BEGIN PROVIDED TEXT

The Upernavik Archipelago was among the earliest-settled areas of Greenland, the first migrants arriving approximately 4,000 years ago. All southbound migrations of the Inuit passed through the area, leaving behind a trail of archaeological sites. These first settlers belong to the Saqqaq culture but were followed around 3,000 years ago by the Dorset culture, which spread along the coast of Baffin Bay. In the 13th and 14th centuries, the Dorset were themselves displaced by the Thule people.

The archipelago has been continuously – but sparsely – inhabited over this period. Migrants in the 19th and early 20th centuries found many ruins of Inuit settlement on Kullorsuaq, Kiatassuaq, and other smaller islands around Melville Bay, although Danish settlers during the colonial era were unaware of Kullorsuaq until the end of 19th century.

END PROVIDED TEXT
BEGIN DATASET RECORDS

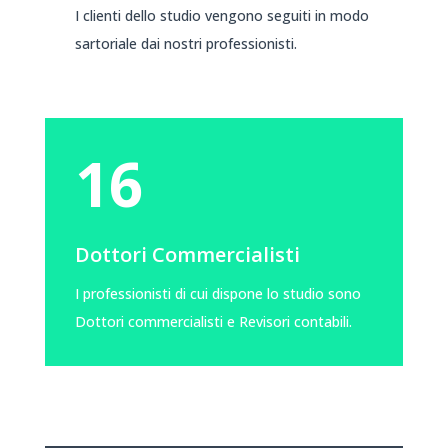
I clienti dello studio vengono seguiti in modo
sartoriale dai nostri professionisti.
16
Dottori Commercialisti
I professionisti di cui dispone lo studio sono
Dottori commercialisti e Revisori contabili.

END DATASET RECORDS

### WHAT TO PRODUCE
Transcribe the part of the Upernavik Archipelago text that begins at the words "The archipelago has" and stops after "of 19th century.".

### PROBLEM SOLUTION
The archipelago has been continuously – but sparsely – inhabited over this period. Migrants in the 19th and early 20th centuries found many ruins of Inuit settlement on Kullorsuaq, Kiatassuaq, and other smaller islands around Melville Bay, although Danish settlers during the colonial era were unaware of Kullorsuaq until the end of 19th century.